April 07, 2007

Voice-to-text experiment

As I am trying out the voice to text feature of Windows, I am discovering enough interesting aspects/problems/features that I thought I'd share it.

My original intent was to use the dictation feature of Windows Speech Recognition with MSOffice OneNote and basically dictate a Blog as I encounter interesting and informative things. In speech recognition training, it explains that the recognition initially will start around 80-90% accuracy, and end up around 95% after completing all of the training sessions.

I've gotten through 5 of the 8 sessions at this point, and 95% is about right, but I've found that it's not just the sound of the words, but the context of the sentences that it uses to convert the audio to text. Here's an example of the recognition, with my spoken word(s) in quotes, followed by the actual recognition text:

'cup' top
'cup' The
'cup' Company
'cup' Come
'cup of coffee' cup of coffee

So it won't recognize it the word 'cup' by itself, but it recognizes the entire phrase 'cup of coffee'. I have even specifically recorded the word 'cup' in Speech Tools. It is substituting words that would more logically occur as the first word in a sentence.

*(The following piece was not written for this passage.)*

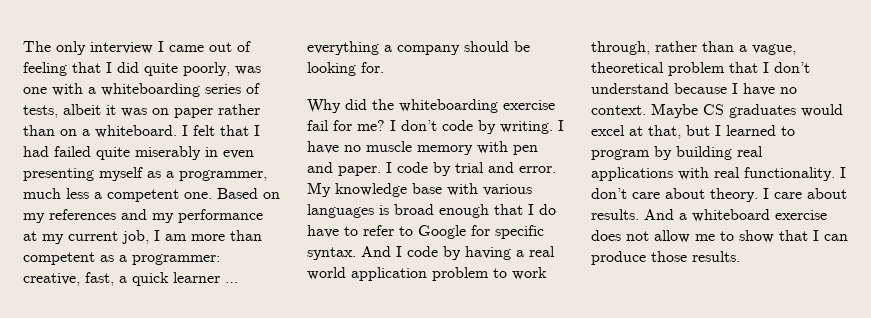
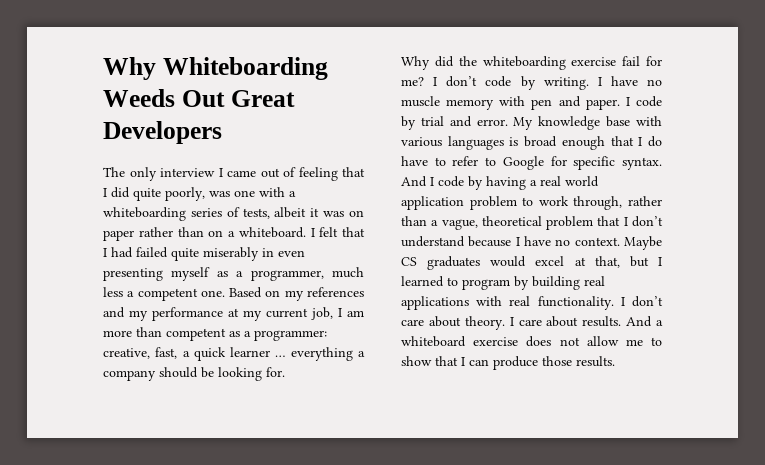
(23, 46) none -> [103,57,328,80] [103,89,295,107] [103,121,222,144] Why Whiteboarding Weeds Out Great Developers //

The training also appears to be having an effect - when I said 'cup of coffee' above, I used my actual speaking voice that I used in training, so it was really like 'cuppa coffee'. If I use exaggerated enunciation, it doesn't work:

'cup of coffee' Couple of coffee

And even when it goes totally haywire, the gibberish does have somewhat of a logical sentence structure to it. So if this blog ever seems psychadelic, you'll know I'm trying it out again. Here is this same paragraph using unedited voice-to-text:

And even when it goes totally a long DJ version does have somewhat of a logical sentence structure to solve this ballgame ever seen psychedelic you'll know I'm trying it out and here's the same

Using unedited voice to tax

Funny it didn't recognize the phrase voice-to-text.

So anyway, I'm not sure how usable this is right now, but maybe it could be used to record notes to self reminders etc. I'll try more after finishing training.